At this point, however, the Fed’s tough talk on inflation has very little credibility, even if it were backed up by further interest rate pinpricks.
With an inflation rate on the way to 8%, and counting, the real interest rates along the entire U.S. yield curve are now in a hugely negative range of -7.5% to -5.53%.
To bring the U.S. monetary policy to a roughly neutral stance – i.e., neither loose nor tight – the key short-term interest rate (aka the federal funds rate, the cost of overnight money banks lend to each other in interbank market) would have to become a positive real (inflation adjusted) interest rate of 2%.
That is an incredibly long way to go – at any pace -- from a negative 7.5% we have now. So, in this new interest rate cycle, the economy and equity markets will be largely unaffected by next November’s elections.

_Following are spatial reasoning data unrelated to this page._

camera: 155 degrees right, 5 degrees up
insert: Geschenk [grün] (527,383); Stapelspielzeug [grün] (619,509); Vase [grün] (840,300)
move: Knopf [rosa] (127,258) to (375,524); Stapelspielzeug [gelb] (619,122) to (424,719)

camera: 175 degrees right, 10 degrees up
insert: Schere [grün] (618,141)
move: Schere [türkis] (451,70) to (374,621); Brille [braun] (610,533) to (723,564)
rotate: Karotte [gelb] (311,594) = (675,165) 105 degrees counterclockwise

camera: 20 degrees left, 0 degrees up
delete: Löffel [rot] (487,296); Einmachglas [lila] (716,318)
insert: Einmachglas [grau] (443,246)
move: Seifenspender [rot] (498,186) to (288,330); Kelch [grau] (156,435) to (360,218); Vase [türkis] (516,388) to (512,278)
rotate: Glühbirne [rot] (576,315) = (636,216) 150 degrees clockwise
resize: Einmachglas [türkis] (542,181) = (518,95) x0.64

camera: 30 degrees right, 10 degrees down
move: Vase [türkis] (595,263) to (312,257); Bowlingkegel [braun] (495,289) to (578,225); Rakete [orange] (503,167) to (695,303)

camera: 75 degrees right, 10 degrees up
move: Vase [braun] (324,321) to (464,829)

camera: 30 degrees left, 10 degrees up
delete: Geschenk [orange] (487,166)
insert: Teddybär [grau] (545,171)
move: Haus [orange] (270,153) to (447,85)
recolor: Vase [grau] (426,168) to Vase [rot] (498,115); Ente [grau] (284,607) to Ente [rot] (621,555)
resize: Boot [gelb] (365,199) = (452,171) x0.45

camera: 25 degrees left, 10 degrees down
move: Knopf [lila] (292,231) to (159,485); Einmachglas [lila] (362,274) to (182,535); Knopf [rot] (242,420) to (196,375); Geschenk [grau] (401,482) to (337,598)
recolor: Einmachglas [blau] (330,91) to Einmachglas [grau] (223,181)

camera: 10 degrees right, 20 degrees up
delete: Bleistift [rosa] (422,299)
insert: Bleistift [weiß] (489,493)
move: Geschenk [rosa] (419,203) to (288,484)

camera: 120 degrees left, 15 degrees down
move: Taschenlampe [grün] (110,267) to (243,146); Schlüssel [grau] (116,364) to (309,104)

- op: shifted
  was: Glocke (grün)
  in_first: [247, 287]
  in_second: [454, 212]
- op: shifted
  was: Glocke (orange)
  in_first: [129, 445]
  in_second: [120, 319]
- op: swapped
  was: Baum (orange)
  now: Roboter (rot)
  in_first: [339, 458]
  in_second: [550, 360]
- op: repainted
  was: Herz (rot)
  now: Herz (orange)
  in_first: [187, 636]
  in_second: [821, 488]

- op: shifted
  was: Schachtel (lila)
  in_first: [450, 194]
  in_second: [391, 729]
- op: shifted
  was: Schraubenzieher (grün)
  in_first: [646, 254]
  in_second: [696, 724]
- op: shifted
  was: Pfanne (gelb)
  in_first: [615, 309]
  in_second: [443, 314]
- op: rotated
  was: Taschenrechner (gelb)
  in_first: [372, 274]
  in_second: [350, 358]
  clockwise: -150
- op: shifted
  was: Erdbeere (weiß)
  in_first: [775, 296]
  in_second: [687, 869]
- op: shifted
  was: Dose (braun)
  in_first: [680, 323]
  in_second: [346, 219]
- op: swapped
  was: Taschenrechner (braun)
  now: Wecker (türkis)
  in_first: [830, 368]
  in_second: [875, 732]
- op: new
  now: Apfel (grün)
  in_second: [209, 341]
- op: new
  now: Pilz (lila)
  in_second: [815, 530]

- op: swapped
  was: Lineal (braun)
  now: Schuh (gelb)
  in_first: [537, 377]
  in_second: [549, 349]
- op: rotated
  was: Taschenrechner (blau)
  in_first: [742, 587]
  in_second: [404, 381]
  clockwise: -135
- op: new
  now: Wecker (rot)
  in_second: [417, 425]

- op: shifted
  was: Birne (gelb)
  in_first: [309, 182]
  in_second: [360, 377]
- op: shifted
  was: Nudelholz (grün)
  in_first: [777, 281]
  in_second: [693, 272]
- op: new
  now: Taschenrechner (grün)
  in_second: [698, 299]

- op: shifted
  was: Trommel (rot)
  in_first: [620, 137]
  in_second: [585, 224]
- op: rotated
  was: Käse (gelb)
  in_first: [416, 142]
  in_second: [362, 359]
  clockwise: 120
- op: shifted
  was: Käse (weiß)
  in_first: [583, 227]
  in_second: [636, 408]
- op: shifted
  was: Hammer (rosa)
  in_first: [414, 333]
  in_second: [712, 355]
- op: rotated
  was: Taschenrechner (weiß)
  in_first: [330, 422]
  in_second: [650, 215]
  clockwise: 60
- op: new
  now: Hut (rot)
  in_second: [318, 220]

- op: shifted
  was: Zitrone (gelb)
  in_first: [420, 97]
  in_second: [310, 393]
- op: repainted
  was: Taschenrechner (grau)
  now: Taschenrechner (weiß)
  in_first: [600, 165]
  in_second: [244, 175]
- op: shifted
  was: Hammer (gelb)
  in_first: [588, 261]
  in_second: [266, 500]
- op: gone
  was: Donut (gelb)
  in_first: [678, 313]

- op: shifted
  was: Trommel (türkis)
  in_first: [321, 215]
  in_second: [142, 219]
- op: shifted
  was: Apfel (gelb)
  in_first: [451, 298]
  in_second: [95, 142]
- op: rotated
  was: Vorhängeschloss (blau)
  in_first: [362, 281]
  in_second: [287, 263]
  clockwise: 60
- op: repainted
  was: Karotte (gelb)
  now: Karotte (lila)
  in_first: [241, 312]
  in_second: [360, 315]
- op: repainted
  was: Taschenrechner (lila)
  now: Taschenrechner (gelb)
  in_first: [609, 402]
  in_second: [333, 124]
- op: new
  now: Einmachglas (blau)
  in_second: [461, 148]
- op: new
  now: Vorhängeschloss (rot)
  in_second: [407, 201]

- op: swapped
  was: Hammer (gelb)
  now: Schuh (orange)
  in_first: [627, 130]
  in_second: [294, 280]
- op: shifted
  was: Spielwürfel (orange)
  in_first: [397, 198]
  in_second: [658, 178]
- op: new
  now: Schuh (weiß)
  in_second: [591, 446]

It follows, then, that with the economy still in good shape, and the mainstream media entirely on their side, the Democrats will most probably retain, and quite possibly expand, their control of the U.S. Congress. That would give them the latitude they need to dictate the legislative and political agenda during the election campaign to November 2024.
And to consolidate their advantage, the Democrats would need Donald Trump to officially announce his run for presidency.
A deep recession will begin in 2025
Joe Biden said last Thursday he would welcome that event as “a fortunate opportunity,” presumably to beat Trump one more time.
That sounds like an extraordinary chutzpah for a man who is suspected of being unable to complete the next two-and-a-half years of his present mandate.
But leaving that to the side, a poll by Marquette University Law School last January showed Biden winning by 53% to 43% in a possible 2024 rematch, reflecting an enduring and widespread media hostility to Trump’s revenge re-run for the White House.
The Trump candidacy, therefore, may well increase Biden’s chances of winning in 2024 -- even in case of difficulties with the economy and employment.
The icing on the cake, in Democrats’ view, would be the failure of Russia’s “special military operation” in Ukraine. That objective clearly transpires in Biden’s public statements, laced with incendiary ad hominem attacks on Russian president.
Democrats, it seems, will do everything they can to arm Ukraine and help its resistance with political support, military advice and intelligence guidance. All that can go very far because the stakes in this fight are extremely high.
Put briefly, Ukraine is now an essential part of a U.S.-led “strategic and systemic competition” with Russia and China. That innocuous sounding “competition” is a deadly confrontation, rebranded by the Biden administration as an existential and open-ended struggle of liberal democracies for the preservation of the post-WWII world order.
Russia could put an end to this confrontational episode by a swift Ukraine takeover, following general Colin Powell’s Pottery Barn rule: “You break it, you own it.” That’s the advice the general gave to George W. Bush before the second Iraq war.
It’s unlikely that Russia would settle for anything less.
That would be a setback for Democrats’ election campaign, but, with Trump on the other side, and the economy kept afloat by Fed’s liquidity provisions, it’s unlikely that this would be a serious obstacle on the incumbents’ way to another term in office.
The economic fallout from all this will be quite typical for an election year: High inflation will be tolerated, and the beginning of a serious recession cycle will be postponed until 2025.